(Stored data)
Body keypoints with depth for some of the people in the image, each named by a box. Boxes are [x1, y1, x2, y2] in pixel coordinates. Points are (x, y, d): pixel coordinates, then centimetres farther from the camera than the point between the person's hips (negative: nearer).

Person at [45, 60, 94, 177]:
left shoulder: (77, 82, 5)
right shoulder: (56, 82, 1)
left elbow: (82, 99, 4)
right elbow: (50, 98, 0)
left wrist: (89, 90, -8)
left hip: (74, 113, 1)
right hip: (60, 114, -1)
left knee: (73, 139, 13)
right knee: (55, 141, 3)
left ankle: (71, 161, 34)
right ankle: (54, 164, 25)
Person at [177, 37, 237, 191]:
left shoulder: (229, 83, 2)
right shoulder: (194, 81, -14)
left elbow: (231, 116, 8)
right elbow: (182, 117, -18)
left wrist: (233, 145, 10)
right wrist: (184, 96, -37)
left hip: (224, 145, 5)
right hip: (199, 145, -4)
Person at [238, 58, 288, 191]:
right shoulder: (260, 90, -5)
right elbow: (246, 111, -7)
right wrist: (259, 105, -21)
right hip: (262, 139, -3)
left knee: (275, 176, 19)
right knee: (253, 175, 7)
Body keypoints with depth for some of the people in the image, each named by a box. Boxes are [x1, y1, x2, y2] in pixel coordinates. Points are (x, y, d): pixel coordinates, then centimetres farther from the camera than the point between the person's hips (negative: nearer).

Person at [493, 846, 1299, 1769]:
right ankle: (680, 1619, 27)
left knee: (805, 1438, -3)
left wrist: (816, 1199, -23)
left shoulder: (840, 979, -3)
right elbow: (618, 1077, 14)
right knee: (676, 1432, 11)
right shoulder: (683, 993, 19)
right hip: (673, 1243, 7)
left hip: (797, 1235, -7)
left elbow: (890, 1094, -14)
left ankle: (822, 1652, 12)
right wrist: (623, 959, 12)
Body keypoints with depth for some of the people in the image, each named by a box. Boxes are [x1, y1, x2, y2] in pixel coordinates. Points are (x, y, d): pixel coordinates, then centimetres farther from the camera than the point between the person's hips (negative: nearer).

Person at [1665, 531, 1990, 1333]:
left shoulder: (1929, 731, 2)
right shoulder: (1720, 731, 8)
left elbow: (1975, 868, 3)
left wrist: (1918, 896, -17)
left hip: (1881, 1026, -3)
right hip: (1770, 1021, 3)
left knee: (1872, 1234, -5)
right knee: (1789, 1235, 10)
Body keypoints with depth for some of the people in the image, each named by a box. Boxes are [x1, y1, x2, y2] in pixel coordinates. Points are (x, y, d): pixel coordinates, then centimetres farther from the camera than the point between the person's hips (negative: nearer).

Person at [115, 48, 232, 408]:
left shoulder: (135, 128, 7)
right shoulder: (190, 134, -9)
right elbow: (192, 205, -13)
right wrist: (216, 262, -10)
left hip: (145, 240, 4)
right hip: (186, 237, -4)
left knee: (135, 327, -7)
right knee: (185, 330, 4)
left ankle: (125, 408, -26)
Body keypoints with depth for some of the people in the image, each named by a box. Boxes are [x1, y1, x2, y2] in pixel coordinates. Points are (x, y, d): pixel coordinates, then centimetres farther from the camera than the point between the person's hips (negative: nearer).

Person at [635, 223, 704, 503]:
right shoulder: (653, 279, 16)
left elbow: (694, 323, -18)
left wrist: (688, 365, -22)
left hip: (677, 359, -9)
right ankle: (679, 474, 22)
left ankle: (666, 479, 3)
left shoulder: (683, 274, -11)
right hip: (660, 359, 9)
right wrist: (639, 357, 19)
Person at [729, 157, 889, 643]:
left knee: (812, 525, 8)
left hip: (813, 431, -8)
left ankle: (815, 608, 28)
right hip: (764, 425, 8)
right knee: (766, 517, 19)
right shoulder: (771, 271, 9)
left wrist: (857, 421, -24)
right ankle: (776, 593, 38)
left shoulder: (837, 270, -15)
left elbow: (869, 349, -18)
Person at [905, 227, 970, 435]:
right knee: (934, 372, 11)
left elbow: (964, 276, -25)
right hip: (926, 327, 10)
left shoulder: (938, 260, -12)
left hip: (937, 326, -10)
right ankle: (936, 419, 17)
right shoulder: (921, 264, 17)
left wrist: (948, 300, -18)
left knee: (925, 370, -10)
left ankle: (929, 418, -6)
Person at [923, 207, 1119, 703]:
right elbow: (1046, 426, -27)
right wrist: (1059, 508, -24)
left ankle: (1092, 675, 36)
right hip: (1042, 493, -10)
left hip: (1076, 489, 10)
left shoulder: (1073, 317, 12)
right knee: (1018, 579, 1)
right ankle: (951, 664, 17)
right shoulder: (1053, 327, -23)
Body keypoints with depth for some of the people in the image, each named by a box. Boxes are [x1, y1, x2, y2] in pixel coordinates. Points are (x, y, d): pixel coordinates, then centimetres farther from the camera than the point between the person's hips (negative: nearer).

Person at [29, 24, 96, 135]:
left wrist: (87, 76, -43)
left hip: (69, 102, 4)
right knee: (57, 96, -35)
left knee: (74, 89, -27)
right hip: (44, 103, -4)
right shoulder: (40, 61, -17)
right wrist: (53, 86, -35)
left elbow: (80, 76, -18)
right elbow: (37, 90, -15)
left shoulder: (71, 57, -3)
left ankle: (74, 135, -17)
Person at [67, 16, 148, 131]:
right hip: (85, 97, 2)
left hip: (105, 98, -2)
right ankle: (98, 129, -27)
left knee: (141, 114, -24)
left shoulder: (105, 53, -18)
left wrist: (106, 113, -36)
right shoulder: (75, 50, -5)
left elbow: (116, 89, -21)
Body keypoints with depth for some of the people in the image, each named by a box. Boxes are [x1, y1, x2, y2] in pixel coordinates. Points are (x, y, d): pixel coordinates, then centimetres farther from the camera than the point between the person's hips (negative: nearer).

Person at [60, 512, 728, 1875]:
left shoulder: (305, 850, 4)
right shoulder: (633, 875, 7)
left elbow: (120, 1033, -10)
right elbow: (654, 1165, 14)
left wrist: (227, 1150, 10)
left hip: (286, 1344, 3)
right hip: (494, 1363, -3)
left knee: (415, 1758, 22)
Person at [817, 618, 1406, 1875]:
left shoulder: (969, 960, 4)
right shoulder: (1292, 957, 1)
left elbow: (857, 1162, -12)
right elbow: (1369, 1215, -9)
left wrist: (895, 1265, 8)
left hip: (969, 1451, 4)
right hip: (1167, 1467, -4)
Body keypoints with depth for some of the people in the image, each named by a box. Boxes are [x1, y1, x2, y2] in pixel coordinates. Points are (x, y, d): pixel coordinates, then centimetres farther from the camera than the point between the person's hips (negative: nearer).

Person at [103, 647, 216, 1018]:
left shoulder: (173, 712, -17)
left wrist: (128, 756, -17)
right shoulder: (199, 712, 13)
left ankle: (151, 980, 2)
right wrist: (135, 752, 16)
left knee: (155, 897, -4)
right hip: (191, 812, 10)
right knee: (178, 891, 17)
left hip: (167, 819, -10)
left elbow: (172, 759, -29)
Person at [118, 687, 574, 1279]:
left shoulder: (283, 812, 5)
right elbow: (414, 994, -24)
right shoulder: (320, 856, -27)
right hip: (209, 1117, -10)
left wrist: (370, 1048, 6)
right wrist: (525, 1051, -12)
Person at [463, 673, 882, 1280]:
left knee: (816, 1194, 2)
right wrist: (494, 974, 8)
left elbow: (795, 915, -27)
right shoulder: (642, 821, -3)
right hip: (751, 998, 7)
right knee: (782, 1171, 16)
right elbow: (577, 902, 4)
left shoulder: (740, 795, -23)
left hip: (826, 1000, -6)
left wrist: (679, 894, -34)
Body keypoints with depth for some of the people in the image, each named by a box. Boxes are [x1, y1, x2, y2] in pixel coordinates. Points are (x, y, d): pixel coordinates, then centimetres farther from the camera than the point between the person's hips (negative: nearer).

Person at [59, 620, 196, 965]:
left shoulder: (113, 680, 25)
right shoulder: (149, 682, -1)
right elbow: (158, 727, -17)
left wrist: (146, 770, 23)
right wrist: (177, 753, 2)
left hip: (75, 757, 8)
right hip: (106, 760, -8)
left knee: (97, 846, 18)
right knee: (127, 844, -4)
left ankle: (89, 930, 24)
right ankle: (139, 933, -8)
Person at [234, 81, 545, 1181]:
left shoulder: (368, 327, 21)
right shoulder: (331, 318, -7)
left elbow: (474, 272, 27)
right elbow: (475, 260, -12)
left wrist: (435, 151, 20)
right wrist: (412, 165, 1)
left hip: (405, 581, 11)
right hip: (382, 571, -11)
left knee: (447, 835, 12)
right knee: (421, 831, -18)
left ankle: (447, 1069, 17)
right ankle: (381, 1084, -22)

- [THE PROBLEM] Your answer should be the lines above, from the line containing "left shoulder: (969, 960, 4)" up to and including the line containing "left wrist: (679, 894, -34)", reproduced exactly and with nothing else.

- [TASK RESULT]
left shoulder: (969, 960, 4)
right shoulder: (1292, 957, 1)
left elbow: (857, 1162, -12)
right elbow: (1369, 1215, -9)
left wrist: (895, 1265, 8)
left hip: (969, 1451, 4)
right hip: (1167, 1467, -4)
Body keypoints with depth for some of the people in the image, each named by a box. Boxes are [x1, y1, x2, y2] in pixel coordinates. Points are (x, y, d): pixel coordinates, then centimetres farther from the camera than the point between the person's hips (negative: nearer).

Person at [103, 647, 216, 1018]:
left shoulder: (173, 712, -17)
left wrist: (128, 756, -17)
right shoulder: (199, 712, 13)
left ankle: (151, 980, 2)
right wrist: (135, 752, 16)
left knee: (155, 897, -4)
right hip: (191, 812, 10)
right knee: (178, 891, 17)
left hip: (167, 819, -10)
left elbow: (172, 759, -29)
Person at [118, 687, 574, 1279]:
left shoulder: (283, 812, 5)
right elbow: (414, 994, -24)
right shoulder: (320, 856, -27)
right hip: (209, 1117, -10)
left wrist: (370, 1048, 6)
right wrist: (525, 1051, -12)
Person at [463, 673, 882, 1280]:
left knee: (816, 1194, 2)
right wrist: (494, 974, 8)
left elbow: (795, 915, -27)
right shoulder: (642, 821, -3)
right hip: (751, 998, 7)
right knee: (782, 1171, 16)
right elbow: (577, 902, 4)
left shoulder: (740, 795, -23)
left hip: (826, 1000, -6)
left wrist: (679, 894, -34)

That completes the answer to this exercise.